Recht und Fair Play

A 4a Nr. 116

Verhältnis von UNÜ und EuÜ, §§ 93, 1061 Abs. 1 S. 2, 1064 Abs. 1 und 3 ZPO. - Vollstreckbarerklärung ausländischen (tschechischen) Schiedsspruchs trotz nachträglicher Ratenzahlungsvereinbarung. Teilzahlungen. Verfahrenskosten
(1) Maßgeblich für die Anerkennung eines in der EU ergangenen Schiedsspruchs ist in erster Linie das Europäische Übereinkommen über die Internationale Handelsschiedsgerichtsbarkeit vom 21.4.1961 (EuÜ). Es ändert das UN-Übereinkommen über die Anerkennung und Vollstreckung ausländischer Schiedssprüche vom 10.6.1958 (UNÜ) teilweise ab und geht diesem vor (vgl. § 1061 Abs. 1 S. 2 ZPO). Es gilt jedoch, auch im Verhältnis zum innerstaatlichen Recht, das Meistbegünstigungsprinzip, wonach auf das anerkennungsfreundlichere Regelwerk zurückzugreifen ist.

| Zu erledigen |
- a) Welches Übereinkommen ist laut dem Text zum Schiedsspruch in erster Linie maßgeblich, wenn ein in der EU ergangener Schiedsspruch anerkannt werden soll?
- b) Fasse den Absatz im Text zum Schiedsspruch, der mit „(1) Maßgeblich für die Anerkennung“ beginnt, als kurze Liste zusammen und behalte dabei die wichtigsten Fakten.
- c) Führe den Text zum Schiedsspruch nach seinem letzten Satz weiter.
Die Liste brauchst du hier nicht.

| Gezeigte Liste |
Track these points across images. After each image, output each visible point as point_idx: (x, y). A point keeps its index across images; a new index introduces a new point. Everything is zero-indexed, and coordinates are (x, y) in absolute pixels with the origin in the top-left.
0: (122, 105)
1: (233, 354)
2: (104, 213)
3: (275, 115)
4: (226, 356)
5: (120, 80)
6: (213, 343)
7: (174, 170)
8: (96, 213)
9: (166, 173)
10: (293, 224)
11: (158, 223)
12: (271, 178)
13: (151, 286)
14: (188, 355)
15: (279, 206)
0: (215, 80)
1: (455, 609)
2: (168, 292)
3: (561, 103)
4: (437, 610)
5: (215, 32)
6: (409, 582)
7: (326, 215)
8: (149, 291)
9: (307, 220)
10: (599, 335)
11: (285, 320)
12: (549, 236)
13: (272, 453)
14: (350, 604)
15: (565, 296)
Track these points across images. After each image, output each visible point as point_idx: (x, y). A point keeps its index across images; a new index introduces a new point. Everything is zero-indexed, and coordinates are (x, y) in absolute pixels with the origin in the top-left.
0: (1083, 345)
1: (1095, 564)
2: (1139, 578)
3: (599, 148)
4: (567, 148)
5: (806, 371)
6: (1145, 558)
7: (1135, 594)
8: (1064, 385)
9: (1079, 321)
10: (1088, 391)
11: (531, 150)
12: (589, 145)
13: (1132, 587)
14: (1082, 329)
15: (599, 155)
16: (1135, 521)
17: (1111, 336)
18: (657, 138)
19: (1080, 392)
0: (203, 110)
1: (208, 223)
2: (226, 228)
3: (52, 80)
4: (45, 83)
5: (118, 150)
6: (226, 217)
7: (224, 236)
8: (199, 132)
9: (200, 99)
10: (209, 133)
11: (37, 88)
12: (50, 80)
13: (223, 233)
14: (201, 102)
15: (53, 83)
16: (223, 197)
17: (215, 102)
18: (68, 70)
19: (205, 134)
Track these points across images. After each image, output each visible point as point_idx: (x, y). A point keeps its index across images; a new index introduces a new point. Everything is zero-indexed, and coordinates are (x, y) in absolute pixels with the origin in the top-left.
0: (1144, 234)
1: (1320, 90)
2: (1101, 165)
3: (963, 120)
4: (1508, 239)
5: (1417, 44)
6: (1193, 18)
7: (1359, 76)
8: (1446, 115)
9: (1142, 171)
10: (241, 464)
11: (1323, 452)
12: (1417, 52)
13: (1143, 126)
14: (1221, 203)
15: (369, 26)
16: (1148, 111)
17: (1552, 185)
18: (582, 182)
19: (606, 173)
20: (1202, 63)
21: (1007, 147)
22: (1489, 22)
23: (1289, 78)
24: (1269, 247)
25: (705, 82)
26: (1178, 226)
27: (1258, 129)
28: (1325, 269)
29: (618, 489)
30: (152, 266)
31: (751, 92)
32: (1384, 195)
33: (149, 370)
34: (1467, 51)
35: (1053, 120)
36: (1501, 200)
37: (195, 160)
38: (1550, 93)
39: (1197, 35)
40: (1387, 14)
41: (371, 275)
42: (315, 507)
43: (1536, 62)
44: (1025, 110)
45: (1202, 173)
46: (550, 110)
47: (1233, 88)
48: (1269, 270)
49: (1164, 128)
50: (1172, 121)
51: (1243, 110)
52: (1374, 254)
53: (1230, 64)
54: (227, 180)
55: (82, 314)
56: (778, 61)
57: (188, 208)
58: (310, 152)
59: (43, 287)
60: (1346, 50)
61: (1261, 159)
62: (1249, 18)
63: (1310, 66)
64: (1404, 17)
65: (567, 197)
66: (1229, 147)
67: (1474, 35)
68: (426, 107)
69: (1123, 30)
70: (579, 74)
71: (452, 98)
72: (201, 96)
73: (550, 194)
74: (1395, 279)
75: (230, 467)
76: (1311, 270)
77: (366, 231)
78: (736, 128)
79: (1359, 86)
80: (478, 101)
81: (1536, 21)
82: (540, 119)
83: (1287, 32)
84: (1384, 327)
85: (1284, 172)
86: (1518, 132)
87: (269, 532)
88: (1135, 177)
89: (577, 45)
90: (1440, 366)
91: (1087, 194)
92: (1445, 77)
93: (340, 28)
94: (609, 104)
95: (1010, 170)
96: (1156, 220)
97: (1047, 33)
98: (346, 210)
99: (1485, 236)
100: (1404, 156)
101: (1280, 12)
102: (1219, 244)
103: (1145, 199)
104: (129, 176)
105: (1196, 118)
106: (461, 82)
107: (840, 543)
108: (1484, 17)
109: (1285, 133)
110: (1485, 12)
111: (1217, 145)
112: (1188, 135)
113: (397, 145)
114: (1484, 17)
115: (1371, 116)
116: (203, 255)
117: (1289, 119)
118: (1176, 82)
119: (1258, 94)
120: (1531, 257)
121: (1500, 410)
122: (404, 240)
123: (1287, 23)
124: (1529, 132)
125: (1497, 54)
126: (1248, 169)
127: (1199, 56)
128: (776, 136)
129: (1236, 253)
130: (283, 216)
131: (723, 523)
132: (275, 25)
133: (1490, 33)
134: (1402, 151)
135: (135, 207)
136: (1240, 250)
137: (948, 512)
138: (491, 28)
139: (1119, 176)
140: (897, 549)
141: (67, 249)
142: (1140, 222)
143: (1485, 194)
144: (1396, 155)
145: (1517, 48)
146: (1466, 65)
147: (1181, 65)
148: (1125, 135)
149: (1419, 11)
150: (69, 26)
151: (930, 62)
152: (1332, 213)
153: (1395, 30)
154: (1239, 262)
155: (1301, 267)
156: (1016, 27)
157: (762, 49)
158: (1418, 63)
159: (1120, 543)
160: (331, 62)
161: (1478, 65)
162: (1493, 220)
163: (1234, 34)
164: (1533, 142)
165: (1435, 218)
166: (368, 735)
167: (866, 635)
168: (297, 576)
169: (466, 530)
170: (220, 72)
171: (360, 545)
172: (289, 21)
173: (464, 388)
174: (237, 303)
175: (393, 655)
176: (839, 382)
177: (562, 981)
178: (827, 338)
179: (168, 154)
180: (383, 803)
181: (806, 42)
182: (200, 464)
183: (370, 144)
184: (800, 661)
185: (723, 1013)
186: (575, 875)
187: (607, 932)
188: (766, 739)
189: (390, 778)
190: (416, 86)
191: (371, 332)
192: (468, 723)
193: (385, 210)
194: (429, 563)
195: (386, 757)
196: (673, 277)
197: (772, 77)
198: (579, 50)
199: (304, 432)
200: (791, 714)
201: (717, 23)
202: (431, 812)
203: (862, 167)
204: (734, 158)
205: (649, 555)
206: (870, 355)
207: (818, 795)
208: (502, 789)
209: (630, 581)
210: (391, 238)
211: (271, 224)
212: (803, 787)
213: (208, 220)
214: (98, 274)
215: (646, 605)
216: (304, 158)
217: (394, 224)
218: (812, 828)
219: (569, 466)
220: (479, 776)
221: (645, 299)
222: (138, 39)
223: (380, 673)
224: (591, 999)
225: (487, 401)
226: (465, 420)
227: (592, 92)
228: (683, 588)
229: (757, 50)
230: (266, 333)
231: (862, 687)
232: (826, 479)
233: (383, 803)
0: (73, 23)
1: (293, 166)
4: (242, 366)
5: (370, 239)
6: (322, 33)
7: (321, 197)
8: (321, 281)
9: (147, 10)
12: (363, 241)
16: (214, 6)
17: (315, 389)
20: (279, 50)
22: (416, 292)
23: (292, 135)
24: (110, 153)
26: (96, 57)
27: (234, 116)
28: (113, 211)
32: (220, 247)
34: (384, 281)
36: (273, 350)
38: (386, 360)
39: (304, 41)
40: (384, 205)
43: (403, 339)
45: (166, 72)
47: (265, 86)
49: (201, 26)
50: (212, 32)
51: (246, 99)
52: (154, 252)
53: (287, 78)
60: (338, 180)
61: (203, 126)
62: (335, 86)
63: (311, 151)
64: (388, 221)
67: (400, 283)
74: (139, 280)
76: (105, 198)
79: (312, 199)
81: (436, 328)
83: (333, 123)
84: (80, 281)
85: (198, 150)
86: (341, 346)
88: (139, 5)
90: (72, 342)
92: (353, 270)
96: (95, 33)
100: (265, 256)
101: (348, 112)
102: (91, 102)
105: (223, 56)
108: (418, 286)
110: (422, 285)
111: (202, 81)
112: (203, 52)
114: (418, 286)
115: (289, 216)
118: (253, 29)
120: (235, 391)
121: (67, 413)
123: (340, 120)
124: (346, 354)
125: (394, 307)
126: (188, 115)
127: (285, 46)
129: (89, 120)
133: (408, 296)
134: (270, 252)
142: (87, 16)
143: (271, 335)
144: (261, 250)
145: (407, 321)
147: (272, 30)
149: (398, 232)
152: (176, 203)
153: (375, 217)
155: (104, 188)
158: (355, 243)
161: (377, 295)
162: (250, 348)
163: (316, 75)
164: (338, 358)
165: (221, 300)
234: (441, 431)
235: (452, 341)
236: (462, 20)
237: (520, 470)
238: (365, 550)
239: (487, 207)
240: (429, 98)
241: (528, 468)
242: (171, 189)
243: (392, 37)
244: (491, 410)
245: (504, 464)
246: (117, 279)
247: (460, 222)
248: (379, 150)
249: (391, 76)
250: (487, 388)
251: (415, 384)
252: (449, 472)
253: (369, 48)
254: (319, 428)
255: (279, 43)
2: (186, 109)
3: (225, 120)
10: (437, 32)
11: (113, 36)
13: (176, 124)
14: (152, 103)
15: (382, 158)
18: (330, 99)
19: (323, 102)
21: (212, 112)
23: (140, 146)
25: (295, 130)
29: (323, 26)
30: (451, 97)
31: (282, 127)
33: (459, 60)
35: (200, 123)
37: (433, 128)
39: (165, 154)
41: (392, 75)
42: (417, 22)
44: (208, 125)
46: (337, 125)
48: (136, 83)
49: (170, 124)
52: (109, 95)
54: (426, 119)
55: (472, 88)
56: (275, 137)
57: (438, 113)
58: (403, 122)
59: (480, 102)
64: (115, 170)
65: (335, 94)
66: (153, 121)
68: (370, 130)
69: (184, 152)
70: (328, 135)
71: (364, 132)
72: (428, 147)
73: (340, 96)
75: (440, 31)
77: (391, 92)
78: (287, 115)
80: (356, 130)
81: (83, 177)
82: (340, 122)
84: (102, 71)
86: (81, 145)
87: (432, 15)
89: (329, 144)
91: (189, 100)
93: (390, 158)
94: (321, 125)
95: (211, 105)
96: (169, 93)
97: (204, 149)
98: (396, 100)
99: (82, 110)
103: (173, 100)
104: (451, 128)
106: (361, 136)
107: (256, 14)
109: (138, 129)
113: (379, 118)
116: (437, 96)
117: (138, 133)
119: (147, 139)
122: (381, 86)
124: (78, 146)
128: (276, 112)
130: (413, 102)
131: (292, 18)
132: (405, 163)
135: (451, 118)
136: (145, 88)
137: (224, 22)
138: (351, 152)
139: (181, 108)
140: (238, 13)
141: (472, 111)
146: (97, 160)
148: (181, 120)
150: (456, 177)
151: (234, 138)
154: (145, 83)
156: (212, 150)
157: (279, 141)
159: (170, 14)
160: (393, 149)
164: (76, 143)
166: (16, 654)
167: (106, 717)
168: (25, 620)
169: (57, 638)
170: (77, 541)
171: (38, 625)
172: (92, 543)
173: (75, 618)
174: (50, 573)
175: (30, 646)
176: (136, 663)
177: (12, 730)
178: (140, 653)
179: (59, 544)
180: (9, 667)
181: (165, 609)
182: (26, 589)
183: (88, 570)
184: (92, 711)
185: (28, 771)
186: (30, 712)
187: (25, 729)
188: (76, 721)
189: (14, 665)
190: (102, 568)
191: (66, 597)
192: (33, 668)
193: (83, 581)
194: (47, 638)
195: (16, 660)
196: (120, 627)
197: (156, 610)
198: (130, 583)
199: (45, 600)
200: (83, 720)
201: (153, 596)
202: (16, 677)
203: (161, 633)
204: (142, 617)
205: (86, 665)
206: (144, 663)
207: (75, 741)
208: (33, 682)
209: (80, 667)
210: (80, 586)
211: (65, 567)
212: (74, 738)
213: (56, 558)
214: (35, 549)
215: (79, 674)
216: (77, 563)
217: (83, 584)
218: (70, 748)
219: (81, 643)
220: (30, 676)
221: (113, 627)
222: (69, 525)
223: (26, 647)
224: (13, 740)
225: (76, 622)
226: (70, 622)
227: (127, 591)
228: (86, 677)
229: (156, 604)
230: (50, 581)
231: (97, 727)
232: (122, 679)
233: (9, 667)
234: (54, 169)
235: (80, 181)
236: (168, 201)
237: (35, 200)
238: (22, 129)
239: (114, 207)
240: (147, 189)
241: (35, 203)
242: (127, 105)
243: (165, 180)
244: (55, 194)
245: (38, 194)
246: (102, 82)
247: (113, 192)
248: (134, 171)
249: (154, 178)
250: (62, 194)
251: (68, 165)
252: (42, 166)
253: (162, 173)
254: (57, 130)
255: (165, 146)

| Antworten pro Aufgabe |
- a) Das Europäische Übereinkommen über die Internationale Handelsschiedsgerichtsbarkeit vom 21.4.1961 (EuÜ).

- b)
- Für die Anerkennung eines in der EU ergangenen Schiedsspruchs gilt vorrangig das Europäische Übereinkommen über die Internationale Handelsschiedsgerichtsbarkeit vom 21.4.1961 (EuÜ).
- Das EuÜ ändert das UN-Übereinkommen über die Anerkennung und Vollstreckung ausländischer Schiedssprüche vom 10.6.1958 (UNÜ) teilweise ab und geht ihm vor (vgl. § 1061 Abs. 1 S. 2 ZPO).
- Nach dem Meistbegünstigungsprinzip, das auch gegenüber dem innerstaatlichen Recht gilt, ist das anerkennungsfreundlichere Regelwerk anzuwenden.

- c)
(2) Ein Ratenzahlungsvertrag beseitigt das Rechtsschutzinteresse an der Vollstreckbarerklärung des Schiedsspruchs nicht und steht ihr nicht entgegen, selbst wenn er die Fälligkeit der titulierten Forderung hinausschiebt.
(3) Für vollstreckbar zu erklären ist der von dem ausländischen Schiedsgericht getroffene Leistungsausspruch in seiner konkreten Form. Im Schiedsspruch verlautbarte ausländische Währungen werden nicht in Euro umgerechnet.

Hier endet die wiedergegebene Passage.